→ DOCUMENT SECTION

Making Money Markets Safe Again

Until very recently, most people considered money market mutual funds as safe as bank savings accounts. The funds provided a haven for people who wanted a liquid asset with a better return than a savings account generally provides. But last fall, when the financial markets were melting down, there were runs on several money markets mutual funds. If the government hadn't stepped in, things would have gotten ugly.

The Washington Post reports that this is prompting the SEC to propose changes to tighten requirements for money market mutual funds. That seems like a no-brainer. I'm just not sure why such requirements weren't required from the onset.

Here's the Washington Post's description of the SEC's proposed changes:

One proposal would require that funds maintain 5 percent of their assets in cash or bonds that could be sold within a day. That would make it easier for funds to give customers their money back if a rush of redemptions came in. Funds don't need to maintain such a reserve now.


Another proposal may require funds to invest in only the highest-quality bonds, as judged by credit-rating firms that assess the safety of investments. As of now, funds can invest in bonds of the highest level and second-highest level of quality.


A third proposal would shorten the maximum maturity of bonds that funds can invest in. Currently, under SEC requirements, the average bond in a fund's portfolio cannot mature in more than 90 days.

I think all of these proposals have something in common: they closely resemble the way bank regulators think about deposits.

The first requirement is almost identical to a bank's reserve requirement. If people want to withdraw cash, then the bank needs to have cash on hand to accommodate that request. The same should apply to money markets.

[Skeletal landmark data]
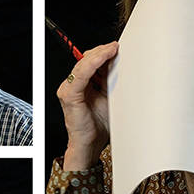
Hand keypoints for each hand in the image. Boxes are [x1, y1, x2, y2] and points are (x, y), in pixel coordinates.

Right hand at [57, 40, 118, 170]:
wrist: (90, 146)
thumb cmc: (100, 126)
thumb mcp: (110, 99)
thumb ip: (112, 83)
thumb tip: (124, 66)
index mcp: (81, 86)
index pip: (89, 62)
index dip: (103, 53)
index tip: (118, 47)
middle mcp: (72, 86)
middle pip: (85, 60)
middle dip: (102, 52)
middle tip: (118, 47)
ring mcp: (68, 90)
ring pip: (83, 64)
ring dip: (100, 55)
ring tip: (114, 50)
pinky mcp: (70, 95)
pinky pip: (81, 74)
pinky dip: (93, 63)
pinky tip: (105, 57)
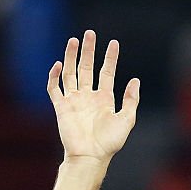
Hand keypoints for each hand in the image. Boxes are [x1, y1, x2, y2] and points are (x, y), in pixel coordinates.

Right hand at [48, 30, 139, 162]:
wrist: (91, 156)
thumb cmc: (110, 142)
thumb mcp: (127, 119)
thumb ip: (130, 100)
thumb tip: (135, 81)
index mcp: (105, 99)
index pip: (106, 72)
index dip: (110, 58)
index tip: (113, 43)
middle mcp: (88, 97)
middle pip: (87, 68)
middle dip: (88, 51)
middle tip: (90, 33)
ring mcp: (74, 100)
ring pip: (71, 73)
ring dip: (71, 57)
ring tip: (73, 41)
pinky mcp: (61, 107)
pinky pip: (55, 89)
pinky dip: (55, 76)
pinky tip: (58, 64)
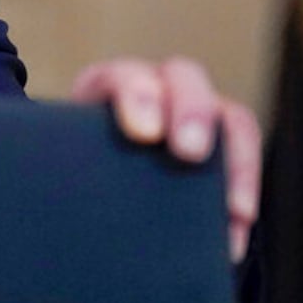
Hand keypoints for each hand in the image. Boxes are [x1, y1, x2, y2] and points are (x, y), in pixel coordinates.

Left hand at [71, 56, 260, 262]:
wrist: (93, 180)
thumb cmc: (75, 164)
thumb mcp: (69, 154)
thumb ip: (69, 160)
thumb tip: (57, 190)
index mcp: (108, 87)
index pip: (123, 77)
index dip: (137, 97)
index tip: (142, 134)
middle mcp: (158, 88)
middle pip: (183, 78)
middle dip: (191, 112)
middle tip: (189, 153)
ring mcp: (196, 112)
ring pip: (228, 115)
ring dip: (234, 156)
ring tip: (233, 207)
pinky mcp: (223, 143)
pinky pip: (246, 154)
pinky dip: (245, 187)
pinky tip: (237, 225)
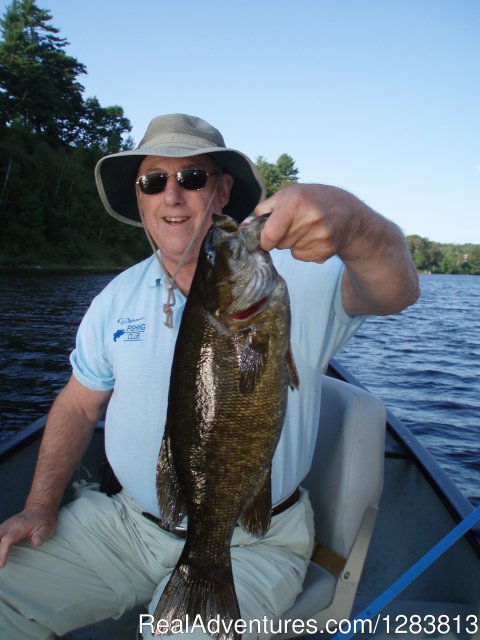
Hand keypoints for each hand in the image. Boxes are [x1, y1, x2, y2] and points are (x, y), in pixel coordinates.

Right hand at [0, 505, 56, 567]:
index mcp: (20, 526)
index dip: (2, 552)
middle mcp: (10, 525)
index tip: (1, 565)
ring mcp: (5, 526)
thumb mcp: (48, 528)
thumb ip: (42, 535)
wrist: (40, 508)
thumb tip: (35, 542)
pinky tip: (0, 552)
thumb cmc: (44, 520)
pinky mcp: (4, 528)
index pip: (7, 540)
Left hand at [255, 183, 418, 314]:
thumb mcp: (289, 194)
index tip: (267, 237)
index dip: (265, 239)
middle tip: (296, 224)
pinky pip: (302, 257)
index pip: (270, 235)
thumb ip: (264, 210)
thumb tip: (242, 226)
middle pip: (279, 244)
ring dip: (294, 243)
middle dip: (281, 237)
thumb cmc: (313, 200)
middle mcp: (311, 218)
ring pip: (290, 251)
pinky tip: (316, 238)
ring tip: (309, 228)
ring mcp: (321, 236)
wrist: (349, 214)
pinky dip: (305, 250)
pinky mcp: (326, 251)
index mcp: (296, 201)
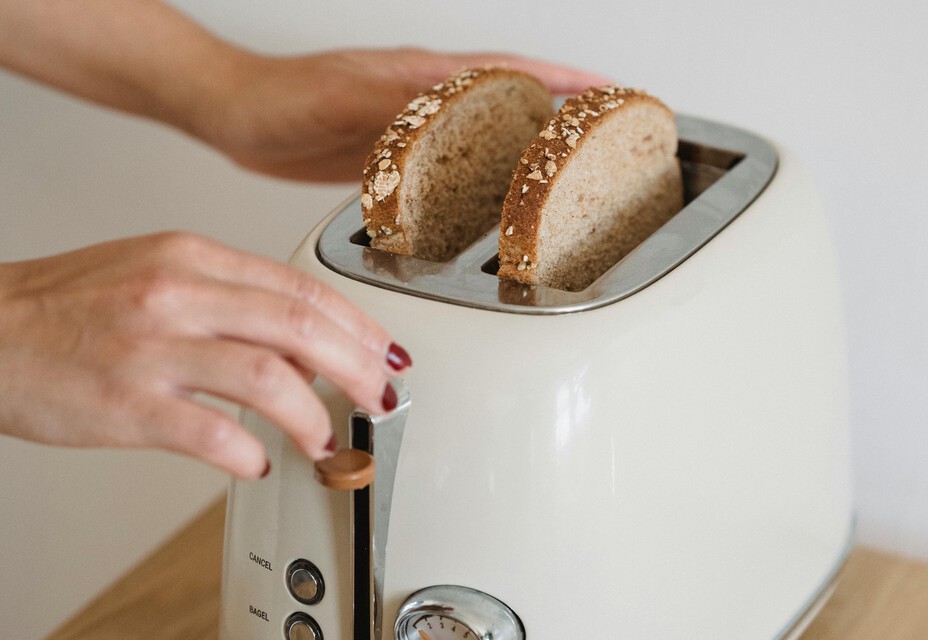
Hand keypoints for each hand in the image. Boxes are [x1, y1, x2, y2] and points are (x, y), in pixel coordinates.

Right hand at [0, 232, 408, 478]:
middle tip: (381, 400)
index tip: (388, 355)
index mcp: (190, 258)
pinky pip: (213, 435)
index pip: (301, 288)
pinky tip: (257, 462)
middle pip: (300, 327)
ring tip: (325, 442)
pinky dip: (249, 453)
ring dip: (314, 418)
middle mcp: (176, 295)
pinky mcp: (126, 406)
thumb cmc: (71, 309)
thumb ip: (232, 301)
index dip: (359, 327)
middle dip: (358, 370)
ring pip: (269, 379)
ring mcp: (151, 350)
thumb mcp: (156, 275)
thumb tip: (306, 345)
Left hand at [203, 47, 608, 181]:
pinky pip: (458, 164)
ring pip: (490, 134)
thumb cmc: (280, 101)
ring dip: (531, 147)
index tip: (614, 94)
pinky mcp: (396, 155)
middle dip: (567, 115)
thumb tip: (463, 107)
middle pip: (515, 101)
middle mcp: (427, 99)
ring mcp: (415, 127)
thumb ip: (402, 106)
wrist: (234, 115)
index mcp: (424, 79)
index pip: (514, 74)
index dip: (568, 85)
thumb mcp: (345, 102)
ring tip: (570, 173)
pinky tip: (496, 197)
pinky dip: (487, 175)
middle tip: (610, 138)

→ TASK DIRECTIONS
Continue the post about making money market funds safe, picking up right after its last sentence. The records aren't needed for anything here.

→ SOLVED PROBLEM
The second and third proposals are both variations on bank capital risk-weighting. If banks hold risk assets, then those assets don't count as much towards satisfying capital requirements as safe assets like cash or government bonds. The latter two proposals are a roundabout way of forcing money market mutual funds to have less risky assets by requiring only the highest-rated bonds and shorter maturities.

These proposed changes make sense to me precisely because they so closely relate to regulatory requirements banks face to safeguard their deposits. After all, people use money market mutual funds these days in almost the same way they use banks savings accounts. Why shouldn't similar regulatory measures apply to each?

Comments (2)

I wonder how much it will end up reducing their yields. Not that you invest in money markets for the killer yield, but 5% cash instead of an investment and a requirement for higher-rated paper both are going to lower the return. We had one money market fund break the buck because, apparently, it brainlessly loaned $800 million to Lehman AFTER the Bear Stearns collapse (something that was possibly fraudulent as well http://online.wsj.com/article/BT-CO-20090505-720562.html) and so we need a handful of additional yield-lowering regulations?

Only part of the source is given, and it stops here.